Saint Felix was a Roman by birth and the son of the emperor Constance. He was elected Pope after the martyrdom of his predecessor, Saint Dionysius (or Denis), on the last day of the year 269.

Four of his letters are still extant, though one is only a fragment; in the first two he regulates the procedures of justice in the case of accused ecclesiastics and warns against detractors and calumniators. In the third he refutes those who maintain errors still rampant in our day - that Jesus did not behold His Father by the beatific vision and was less than His Father. In the fragmentary fourth letter, the Pope foresees and rejects in advance the heresies of Nestorius and Eutyches, teaching that the Eternal Word is not another Person than Jesus Christ, who is both perfect God and perfect Man.

Saint Felix also wrote against the errors of Sabellius, Paul of Samosate and Manes, head of the Manicheans. He issued many ordinances of great advantage to the Church, such as that the relics of Saints should be enclosed in the altars where the Holy Sacrifice is offered. His life ended in the year 274 under the emperor Aurelian. Although that prince had shown a certain benevolence toward Christians at the beginning of his reign, in that year he ordered a furious persecution which enveloped Saint Felix and was the occasion for his winning a glorious crown of martyrdom (because of the persecution he endured). His body was interred in his own cemetery on the Aurelian Way, where he had also built a church. Saint Felix reigned for five years, ten months and 25 days.

The notice about Felix in the Liber Pontificalis ascribes to him a decree that Masses should be celebrated on the tombs of martyrs ("Hic constituit supra memorias martyrum missas celebrare"). The author of this entry was evidently alluding to the custom of celebrating Mass privately at the altars near or over the tombs of the martyrs in the crypts of the catacombs (missa ad corpus), while the solemn celebration always took place in the basilicas built over the catacombs. This practice, still in force at the end of the fourth century, dates apparently from the period when the great cemeterial basilicas were built in Rome, and owes its origin to the solemn commemoration services of martyrs, held at their tombs on the anniversary of their burial, as early as the third century. Felix probably issued no such decree, but the compiler of the Liber Pontificalis attributed it to him because he made no departure from the custom in force in his time.
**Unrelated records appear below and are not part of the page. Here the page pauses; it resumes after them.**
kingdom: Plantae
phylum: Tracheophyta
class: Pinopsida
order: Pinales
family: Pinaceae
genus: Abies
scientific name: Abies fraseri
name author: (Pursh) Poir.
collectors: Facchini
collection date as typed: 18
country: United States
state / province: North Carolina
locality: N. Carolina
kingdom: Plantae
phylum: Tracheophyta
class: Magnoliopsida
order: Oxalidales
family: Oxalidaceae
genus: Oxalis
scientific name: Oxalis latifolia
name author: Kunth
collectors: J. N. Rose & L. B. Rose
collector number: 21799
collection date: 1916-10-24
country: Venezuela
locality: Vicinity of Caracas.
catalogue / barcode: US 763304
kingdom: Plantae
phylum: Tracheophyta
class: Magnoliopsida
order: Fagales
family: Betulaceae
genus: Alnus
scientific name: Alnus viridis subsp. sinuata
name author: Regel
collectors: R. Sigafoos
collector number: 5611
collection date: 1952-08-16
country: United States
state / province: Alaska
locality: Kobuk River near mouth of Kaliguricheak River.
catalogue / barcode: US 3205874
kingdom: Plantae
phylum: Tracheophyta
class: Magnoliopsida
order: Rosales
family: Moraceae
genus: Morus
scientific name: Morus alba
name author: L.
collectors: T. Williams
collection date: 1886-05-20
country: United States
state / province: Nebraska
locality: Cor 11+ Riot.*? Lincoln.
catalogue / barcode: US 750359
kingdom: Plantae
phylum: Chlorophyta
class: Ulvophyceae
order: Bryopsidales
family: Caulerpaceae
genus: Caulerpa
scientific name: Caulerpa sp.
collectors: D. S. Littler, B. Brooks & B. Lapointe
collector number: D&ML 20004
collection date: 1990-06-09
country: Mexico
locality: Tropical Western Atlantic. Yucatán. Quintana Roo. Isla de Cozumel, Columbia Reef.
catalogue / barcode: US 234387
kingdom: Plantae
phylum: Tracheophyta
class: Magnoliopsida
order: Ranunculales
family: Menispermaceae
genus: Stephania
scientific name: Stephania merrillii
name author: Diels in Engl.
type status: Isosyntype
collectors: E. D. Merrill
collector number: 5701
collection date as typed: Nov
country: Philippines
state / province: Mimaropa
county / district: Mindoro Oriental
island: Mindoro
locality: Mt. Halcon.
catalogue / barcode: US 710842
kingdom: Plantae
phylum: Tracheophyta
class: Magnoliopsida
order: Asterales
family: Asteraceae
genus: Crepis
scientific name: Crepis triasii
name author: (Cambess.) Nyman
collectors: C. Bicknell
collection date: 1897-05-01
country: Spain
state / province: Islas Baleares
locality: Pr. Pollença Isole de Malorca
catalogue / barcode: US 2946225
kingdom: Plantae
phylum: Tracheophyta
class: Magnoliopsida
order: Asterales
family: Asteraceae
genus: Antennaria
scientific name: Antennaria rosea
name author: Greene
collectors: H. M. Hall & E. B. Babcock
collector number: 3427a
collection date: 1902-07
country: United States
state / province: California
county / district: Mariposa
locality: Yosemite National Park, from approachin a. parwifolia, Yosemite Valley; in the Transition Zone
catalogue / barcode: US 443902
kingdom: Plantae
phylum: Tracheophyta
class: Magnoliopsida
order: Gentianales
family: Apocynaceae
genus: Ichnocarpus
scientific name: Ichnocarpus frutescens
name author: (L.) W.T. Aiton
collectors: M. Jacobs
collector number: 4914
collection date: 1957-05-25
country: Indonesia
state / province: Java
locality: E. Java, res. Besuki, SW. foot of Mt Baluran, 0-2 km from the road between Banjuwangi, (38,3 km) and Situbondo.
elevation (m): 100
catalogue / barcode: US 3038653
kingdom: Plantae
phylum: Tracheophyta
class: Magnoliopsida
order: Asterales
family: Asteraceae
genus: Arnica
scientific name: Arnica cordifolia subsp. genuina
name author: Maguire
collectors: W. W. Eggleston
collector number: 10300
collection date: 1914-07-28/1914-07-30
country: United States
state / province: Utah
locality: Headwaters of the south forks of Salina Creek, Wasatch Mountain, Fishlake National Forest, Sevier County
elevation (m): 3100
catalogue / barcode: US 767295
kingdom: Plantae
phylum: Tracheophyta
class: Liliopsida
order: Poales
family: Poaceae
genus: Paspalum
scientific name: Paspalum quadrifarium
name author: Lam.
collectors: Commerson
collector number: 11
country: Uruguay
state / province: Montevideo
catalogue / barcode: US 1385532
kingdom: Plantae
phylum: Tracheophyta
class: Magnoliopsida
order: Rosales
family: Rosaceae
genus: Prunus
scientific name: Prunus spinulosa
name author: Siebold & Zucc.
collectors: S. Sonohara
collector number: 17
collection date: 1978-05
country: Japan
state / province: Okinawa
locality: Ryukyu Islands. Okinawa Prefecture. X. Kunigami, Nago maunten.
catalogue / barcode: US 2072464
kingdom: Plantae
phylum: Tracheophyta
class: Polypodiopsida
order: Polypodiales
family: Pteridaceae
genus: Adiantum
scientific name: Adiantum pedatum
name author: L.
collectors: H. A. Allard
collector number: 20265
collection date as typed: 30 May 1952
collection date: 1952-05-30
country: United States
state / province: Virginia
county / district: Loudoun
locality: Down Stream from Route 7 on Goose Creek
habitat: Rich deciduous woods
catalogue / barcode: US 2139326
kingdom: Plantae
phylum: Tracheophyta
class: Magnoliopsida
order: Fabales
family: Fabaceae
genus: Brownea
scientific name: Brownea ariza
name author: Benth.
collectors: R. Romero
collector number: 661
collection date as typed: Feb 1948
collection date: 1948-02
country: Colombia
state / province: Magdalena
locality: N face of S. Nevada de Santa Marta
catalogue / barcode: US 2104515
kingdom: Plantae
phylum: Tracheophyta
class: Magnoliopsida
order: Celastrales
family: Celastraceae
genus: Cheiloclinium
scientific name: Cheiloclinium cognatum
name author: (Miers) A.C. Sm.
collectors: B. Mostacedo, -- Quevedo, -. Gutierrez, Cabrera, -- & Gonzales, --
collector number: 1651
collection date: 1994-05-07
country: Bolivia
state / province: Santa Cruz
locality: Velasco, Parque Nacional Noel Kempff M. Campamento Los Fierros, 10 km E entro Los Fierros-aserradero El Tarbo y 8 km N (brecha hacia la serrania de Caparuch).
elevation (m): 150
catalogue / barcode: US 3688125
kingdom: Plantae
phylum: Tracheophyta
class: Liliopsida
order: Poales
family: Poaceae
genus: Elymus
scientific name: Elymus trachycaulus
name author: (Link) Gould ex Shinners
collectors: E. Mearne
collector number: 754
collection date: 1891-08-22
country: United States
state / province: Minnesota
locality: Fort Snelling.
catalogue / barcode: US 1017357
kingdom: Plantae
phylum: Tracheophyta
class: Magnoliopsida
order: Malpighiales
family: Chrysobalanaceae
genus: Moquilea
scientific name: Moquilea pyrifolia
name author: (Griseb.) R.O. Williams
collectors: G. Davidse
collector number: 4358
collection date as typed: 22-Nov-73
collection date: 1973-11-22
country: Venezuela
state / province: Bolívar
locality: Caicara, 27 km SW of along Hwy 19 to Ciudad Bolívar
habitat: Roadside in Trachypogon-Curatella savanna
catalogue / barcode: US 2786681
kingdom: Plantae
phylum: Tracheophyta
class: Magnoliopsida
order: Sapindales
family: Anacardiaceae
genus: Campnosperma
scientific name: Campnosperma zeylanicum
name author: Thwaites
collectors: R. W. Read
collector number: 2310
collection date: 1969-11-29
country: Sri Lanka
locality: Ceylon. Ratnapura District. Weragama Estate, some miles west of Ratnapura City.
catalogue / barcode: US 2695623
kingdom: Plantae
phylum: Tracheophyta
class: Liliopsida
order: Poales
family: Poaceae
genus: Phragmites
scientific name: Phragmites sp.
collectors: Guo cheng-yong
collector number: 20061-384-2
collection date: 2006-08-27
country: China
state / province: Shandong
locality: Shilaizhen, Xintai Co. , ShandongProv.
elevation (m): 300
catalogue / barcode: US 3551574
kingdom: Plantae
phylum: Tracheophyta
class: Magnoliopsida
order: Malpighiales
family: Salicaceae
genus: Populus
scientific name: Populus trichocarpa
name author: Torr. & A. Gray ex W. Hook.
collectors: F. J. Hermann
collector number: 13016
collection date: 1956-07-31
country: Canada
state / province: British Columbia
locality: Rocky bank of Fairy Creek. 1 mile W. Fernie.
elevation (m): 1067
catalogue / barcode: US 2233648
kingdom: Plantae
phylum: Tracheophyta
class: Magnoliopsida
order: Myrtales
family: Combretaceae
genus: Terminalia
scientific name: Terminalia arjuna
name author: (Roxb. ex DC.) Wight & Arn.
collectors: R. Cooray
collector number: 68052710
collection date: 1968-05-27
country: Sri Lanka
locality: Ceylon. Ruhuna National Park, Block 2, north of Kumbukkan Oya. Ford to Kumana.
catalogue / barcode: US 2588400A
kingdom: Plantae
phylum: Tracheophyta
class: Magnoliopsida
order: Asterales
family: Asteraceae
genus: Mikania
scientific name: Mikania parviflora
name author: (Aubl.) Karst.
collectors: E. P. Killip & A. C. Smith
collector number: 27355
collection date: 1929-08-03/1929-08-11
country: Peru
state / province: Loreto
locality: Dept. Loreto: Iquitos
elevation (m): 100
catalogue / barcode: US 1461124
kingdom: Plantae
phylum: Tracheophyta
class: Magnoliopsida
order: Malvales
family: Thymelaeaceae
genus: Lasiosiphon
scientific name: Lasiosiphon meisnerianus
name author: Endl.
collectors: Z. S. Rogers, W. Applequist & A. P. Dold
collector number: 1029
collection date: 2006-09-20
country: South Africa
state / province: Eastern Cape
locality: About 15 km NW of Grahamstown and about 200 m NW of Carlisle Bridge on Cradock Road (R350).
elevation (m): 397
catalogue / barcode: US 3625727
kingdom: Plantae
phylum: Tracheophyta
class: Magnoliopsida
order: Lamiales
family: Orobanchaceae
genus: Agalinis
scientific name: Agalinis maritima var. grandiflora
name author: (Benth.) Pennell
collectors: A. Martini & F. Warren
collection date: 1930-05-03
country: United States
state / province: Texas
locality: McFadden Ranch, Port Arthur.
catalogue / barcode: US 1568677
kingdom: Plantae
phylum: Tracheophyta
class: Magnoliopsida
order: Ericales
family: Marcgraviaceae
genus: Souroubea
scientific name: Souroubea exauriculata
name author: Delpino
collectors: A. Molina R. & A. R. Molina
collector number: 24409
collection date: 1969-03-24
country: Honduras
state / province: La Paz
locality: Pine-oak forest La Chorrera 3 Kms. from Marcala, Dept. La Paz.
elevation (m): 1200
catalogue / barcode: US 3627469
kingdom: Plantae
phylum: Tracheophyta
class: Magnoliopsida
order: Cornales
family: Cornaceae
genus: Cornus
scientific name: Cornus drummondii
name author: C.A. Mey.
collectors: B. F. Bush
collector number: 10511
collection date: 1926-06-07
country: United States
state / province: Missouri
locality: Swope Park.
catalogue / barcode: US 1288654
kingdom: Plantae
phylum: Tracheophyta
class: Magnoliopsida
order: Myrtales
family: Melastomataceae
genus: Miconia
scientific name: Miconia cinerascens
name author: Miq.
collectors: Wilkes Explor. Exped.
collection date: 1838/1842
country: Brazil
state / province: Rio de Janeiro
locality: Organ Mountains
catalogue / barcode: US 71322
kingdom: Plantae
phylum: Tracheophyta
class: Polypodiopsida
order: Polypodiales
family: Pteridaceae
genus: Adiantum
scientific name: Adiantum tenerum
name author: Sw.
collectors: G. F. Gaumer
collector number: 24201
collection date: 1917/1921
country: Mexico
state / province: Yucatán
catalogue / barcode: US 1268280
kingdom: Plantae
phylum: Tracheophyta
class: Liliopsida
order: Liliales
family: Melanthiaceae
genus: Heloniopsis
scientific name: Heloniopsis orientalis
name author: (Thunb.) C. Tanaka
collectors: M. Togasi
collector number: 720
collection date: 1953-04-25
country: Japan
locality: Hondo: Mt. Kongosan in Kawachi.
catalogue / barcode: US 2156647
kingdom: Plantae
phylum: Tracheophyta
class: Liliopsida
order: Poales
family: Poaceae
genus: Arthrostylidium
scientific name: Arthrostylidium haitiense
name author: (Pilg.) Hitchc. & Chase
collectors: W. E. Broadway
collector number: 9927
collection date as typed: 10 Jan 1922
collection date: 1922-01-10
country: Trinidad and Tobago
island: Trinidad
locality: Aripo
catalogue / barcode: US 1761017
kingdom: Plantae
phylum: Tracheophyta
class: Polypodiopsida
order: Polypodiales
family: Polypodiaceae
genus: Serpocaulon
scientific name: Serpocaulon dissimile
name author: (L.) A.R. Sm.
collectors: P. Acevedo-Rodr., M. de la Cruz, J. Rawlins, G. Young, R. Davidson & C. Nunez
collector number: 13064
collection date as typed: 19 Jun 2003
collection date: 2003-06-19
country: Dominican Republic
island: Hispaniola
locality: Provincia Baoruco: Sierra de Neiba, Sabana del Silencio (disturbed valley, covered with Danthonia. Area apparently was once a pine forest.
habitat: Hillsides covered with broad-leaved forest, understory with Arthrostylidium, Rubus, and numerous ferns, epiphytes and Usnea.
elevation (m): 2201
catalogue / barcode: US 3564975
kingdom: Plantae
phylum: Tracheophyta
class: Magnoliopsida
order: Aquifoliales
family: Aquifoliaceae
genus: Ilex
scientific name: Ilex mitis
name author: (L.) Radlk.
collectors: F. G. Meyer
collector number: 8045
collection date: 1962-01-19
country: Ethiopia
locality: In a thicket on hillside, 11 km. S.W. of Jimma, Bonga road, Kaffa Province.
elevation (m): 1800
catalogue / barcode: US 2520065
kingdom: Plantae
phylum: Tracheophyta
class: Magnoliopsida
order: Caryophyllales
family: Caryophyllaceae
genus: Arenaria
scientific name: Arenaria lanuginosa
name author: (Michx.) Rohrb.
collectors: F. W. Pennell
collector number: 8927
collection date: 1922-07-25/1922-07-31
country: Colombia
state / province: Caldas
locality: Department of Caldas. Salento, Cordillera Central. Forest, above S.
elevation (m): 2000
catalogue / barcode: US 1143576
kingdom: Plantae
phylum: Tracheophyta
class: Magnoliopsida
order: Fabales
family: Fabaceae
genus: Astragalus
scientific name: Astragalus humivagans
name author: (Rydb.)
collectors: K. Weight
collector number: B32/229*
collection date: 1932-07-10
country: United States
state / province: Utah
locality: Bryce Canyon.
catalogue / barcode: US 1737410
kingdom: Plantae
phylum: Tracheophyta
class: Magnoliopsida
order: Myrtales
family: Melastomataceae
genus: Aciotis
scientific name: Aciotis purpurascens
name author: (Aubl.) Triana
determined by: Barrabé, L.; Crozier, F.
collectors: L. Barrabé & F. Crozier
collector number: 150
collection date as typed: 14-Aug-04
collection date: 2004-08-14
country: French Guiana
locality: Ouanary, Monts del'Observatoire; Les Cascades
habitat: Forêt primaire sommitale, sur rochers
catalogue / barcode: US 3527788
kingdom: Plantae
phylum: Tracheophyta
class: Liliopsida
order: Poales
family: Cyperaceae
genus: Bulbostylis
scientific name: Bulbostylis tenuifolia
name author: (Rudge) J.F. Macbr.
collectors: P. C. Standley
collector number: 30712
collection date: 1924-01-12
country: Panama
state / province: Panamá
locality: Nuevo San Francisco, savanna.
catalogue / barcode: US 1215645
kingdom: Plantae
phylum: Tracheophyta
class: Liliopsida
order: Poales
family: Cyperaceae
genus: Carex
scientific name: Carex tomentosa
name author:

The Liber Pontificalis (Latin for 'pontifical book' or Book of the Popes) is a book of biographies of Popes from St. Peter until the 15th century. The original publication of the Liber Pontificalis stopped with Pope Adrian II (867–872) or Pope Stephen V (885–891), but it was later supplemented in a different style until Pope Eugene IV (1431–1447) and then Pope Pius II (1458–1464).


The title Liber Pontificalis goes back to the 12th century, although it only became current in the 15th century, and the canonical title of the work since the edition of French priest Louis Duchesne in the 19th century. In the earliest extant manuscripts it is referred to as Liber episcopalis in quo continentur acta beatorum pontificum Urbis Romae (episcopal book in which are contained the acts of the blessed pontiffs of the city of Rome) and later the Gesta or Chronica pontificum.[

Reflection. The example of our Saviour and of all His Saints ought to encourage us under all trials to suffer with patience and even with joy. We shall soon begin to feel that it is sweet to tread in the steps of the God-Man, and shall find that if we courageously take up our crosses, He will make them light by sharing the burden with us.